Court Upholds Decision On Elk Thinning In Rocky Mountain National Park

The U.S. Tenth Circuit Court of Appeals ruled yesterday against WildEarth Guardians’ challenge to the National Park Service for its refusal to restore wolves to Rocky Mountain National Park. The grassroots organization argued that wolves would be much more effective in managing the burgeoning elk population in the park, rather than the continued use of sharpshooters to cull the herd.

“Despite the fact that wolves provide enormous ecological benefits to both elk and ecosystems that human sharpshooters simply cannot, the court ruled in favor of the sharpshooters,” said Wendy Keefover, Director of Carnivore Protection for WildEarth Guardians. “Wolves would do a far better job of culling the weak, the sick, and consistently moving sedentary elk away from fragile streams. Sharpshooters will never have the same ecological benefits on the landscape.”

The Park Service recognized the need to manage overpopulated elk in Rocky Mountain National Park in a December 2007 management plan, but the agency only briefly considered a wolf reintroduction as the preferred option to control elk herds. Guardians had argued that the agency’s decision-making process not only violated federal planning mandates, its decision to use sharpshooters also violated the agency’s organic act that established the Park Service as an agency that is supposed to prioritize conservation.

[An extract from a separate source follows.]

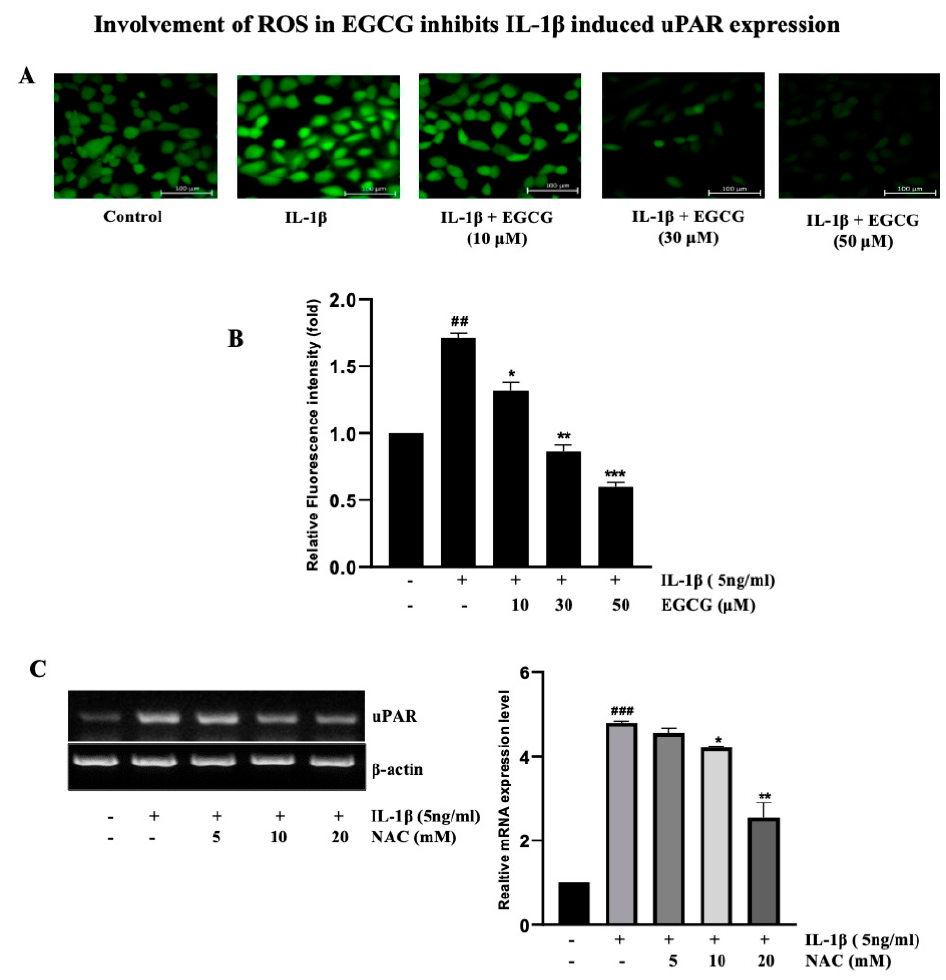
Figure 6. EGCG blocks ROS production induced by IL-1 β in T24 cells. ( A ) Representative images (200X) and statistically quantitative values of ROS production by confocal microscope. ( B ) Relative fluorescence intensity fold by EGCG and IL-1 β . ( C ) RT-PCR analysis for uPAR expression on NAC (5–20 mM) pretreatment for 1 h followed by 5 ng/mL IL-1 β treatment for 4 h. The above data represent the mean ± SD from triplicate measurements ( ## p < 0.01, ### p < 0.001, versus control; * p < 0.05, ** p < 0.01, *** p < 0.001 versus IL-1 β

“Wolves keep getting a bad rap from agencies, Congress, and the courts, and we are so disappointed that they cannot return to their ancestral home – even in a national park where they are beloved by the overwhelming majority of citizens,” said Keefover. “This outcome is going to be a huge disappointment to the over 70 percent of Coloradoans who want wolves back.”

Although park officials once proposed the reintroduction of wolves as a possible solution, that option was quickly dropped. The agency stated there was little support from coordinating agencies, concerns from neighboring communities and a high potential for human-wolf conflicts. Officials also warned that managing wolves in the park would be expensive and time-consuming.

The appeals court ruling stated: "We find the record supports the agency’s decision to exclude consideration of a natural wolf alternative” from its elk management plan.